U of Florida Tentatively Will Allow Richard Spencer to Speak

September 8, 2017

The University of Florida tentatively will allow white nationalist Richard Spencer to speak on campus in October, a reverse on its initial refusal.

The university blasted Spencer at multiple points in a statement Thursday, but said as a public institution it was required to try to find him a time and place to speak. It has set Oct. 19 as the possible date for his talk.

Spencer helped found and now is a leader in the “alt-right” movement, characterized by white supremacist and racist views. He was a visible figure during the deadly protests in Charlottesville, Va., where white nationalists both marched on the University of Virginia campus and the city.
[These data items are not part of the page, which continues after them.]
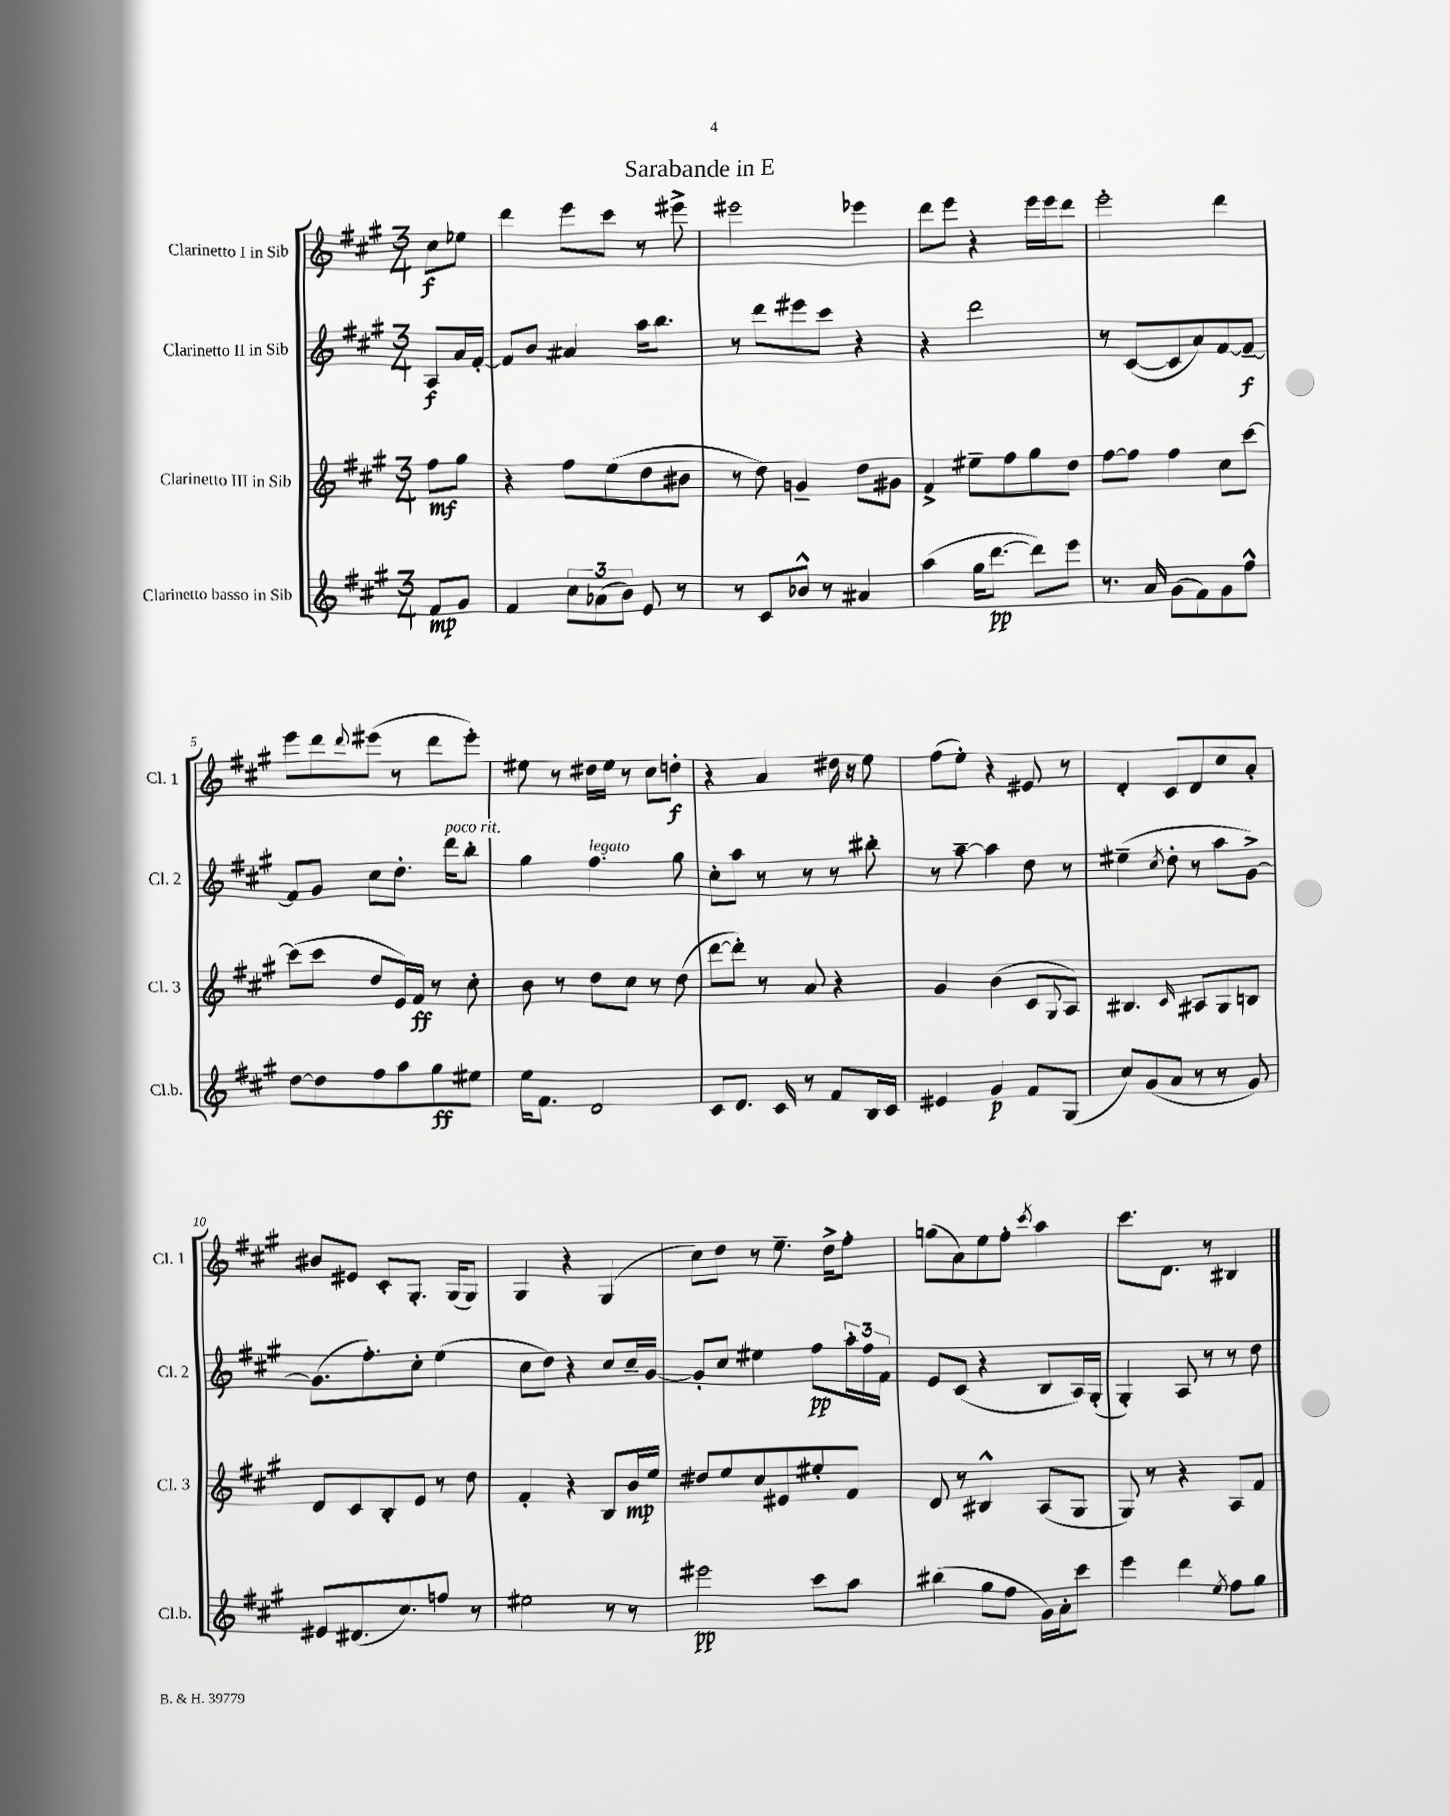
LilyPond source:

\header { title = "Sarabande in E" }
<<
\new StaffGroup <<
\new Staff = "s0" \with { instrumentName = "Clarinetto I in Sib" shortInstrumentName = "Cl. 1" } {
    \clef treble \key a \major \numericTimeSignature \time 3/4 \partial 4
    cis''8\f ees''8 |
    d'''4 e'''8 cis'''8 r8 eis'''8-> |
    eis'''2 ees'''4 |
    d'''8 e'''8 r4 e'''16 e'''16 d'''8 |
    e'''2-. d'''4 |
    e'''8 d'''8 \appoggiatura { d'''8 } eis'''8( r8 d'''8 eis'''8-.) |
    eis''8 r8 dis''16 eis''16 r8 cis''8 d''8-.\f |
    r4 a'4 dis''16 r16 e''8 |
    fis''8( e''8-.) r4 eis'8 r8 |
    d'4-. cis'8 d'8 cis''8 a'8-. |
    bis'8 eis'8 cis'8-. gis8.-. gis16( gis8) |
    gis4 r4 gis4( |
    cis''8) d''8 r8 e''8.-- d''16-> fis''8-. |
    g''8( a'8) e''8 fis''8-. \acciaccatura { cis'''8 } a''4 |
    cis'''8. d'8. r8 bis4 \bar "|." |
}
\new Staff = "s1" \with { instrumentName = "Clarinetto II in Sib" shortInstrumentName = "Cl. 2" } {
    \clef treble \key a \major \numericTimeSignature \time 3/4 \partial 4
    a8\f a'16 fis'16~-. |
    fis'8 b'8 ais'4 a''16 b''8. |
    r8 d'''8 eis'''8 cis'''8 r4 |
    r4 d'''2 |
    r8 cis'8~( cis'8 a'8) fis'8~ fis'8~--\f |
    fis'8 gis'8 cis''8 d''8.-. d'''16^\markup { \italic "poco rit." } b''8-. |
    gis''4 fis''4.^\markup { \italic "legato" } gis''8 |
    cis''8-. a''8 r8 r8 r8 bis''8-. |
    r8 a''8~-- a''4 d''8 r8 |
    eis''4--( \acciaccatura { cis''8 } d''8-. r8 a''8 gis'8~->) |
    gis'8.( fis''8.-.) cis''8-. e''4( |
    cis''8 d''8) r4 cis''8 cis''16-- gis'16~ |
    gis'8-. cis''8 eis''4 fis''8\pp \tuplet 3/2 { a''16-. fis''16 fis'16 } |
    e'8 cis'8( r4 b8 a16) gis16-.( |
    gis4-.) a8 r8 r8 d''8 \bar "|." |
}
\new Staff = "s2" \with { instrumentName = "Clarinetto III in Sib" shortInstrumentName = "Cl. 3" } {
    \clef treble \key a \major \numericTimeSignature \time 3/4 \partial 4
    fis''8\mf gis''8 |
    r4 fis''8 e''8( d''8 bis'8 |
    r8 d''8) g'4-- d''8 gis'8 |
    fis'4-> eis''8-- fis''8 gis''8 d''8 |
    fis''8~ fis''8 fis''4 cis''8 cis'''8~ |
    cis'''8( cis'''8 d''8 e'16) fis'16\ff r8 cis''8-. |
    b'8 r8 d''8 cis''8 r8 d''8( |
    d'''8~ d'''8-.) r8 a'8 r4 |
    gis'4 b'4( cis'8 \appoggiatura { gis8 } a8) |
    bis4. \grace { cis'16 } ais8 gis8 b8 |
    d'8 cis'8 b8-. e'8 r8 d''8 |
    fis'4-. r4 b8 b'16\mp e''16 |
    dis''8 e''8 cis''8 eis'8 eis''8-. fis'8 |
    d'8 r8 bis4-^ a8( gis8 |
    gis8) r8 r4 a8 fis'8 \bar "|." |
}
\new Staff = "s3" \with { instrumentName = "Clarinetto basso in Sib" shortInstrumentName = "Cl.b." } {
    \clef treble \key a \major \numericTimeSignature \time 3/4 \partial 4
    fis'8\mp gis'8 |
    fis'4 \tuplet 3/2 { cis''8 aes'8( b'8) } e'8 r8 |
    r8 cis'8 bes'8-^ r8 ais'4 |
    a''4( gis''16 d'''8.~\pp d'''8) e'''8 |
    r8. a'16 gis'8( fis'8) gis'8 fis''8-^ |
    d''8~ d''8 fis''8 a''8 gis''8\ff eis''8 |
    e''16 fis'8. d'2 |
    cis'8 d'8. cis'16 r8 fis'8 b16 cis'16 |
    eis'4 gis'4\p fis'8 gis8( |
    cis''8) gis'8( a'8 r8 r8 gis'8) |
    eis'8 dis'8.( cis''8.) f''8 r8 |
    eis''2 r8 r8 |
    eis'''2\pp cis'''8 a''8 |
    bis''4( gis''8 fis''8 gis'16) a'16-. cis'''8 |
    e'''4 d'''4 \acciaccatura { e''8 } fis''8 gis''8 \bar "|." |
}
>>
>>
Following the unrest, University of Florida – along with other colleges and universities across the country – refused the request from Spencer and his group, the National Policy Institute, citing possible safety concerns akin to Charlottesville.

The university said has met daily with local, state and federal law enforcement to discuss a security plan and will now determine the security risks and costs of such a speech.  It stressed that the date is unofficial until a contract is signed and those risks can be averted.

“UF deplores Spencer’s and the National Policy Institute’s rhetoric and views, which run counter to those of this institution. We also acknowledge that many of our students, faculty and staff are disproportionately impacted by their racism,” the statement reads.

“While this event is not in any way affiliated with the university, UF supports the constitutional right to free speech, and our role as a public university includes legal obligations to allow a wide range of viewpoints to be expressed by external groups – even when they are contrary to the core values of our university.”

Pennsylvania State University, Michigan State University and Texas A&M University have also turned Spencer down. A Georgia State University student has sued Michigan State in federal court on Spencer’s behalf to try to assure he can appear there.

A similar lawsuit, by the same plaintiff, was successful at Auburn University, which tried to block a speech by Spencer, though a judge ruled it could not.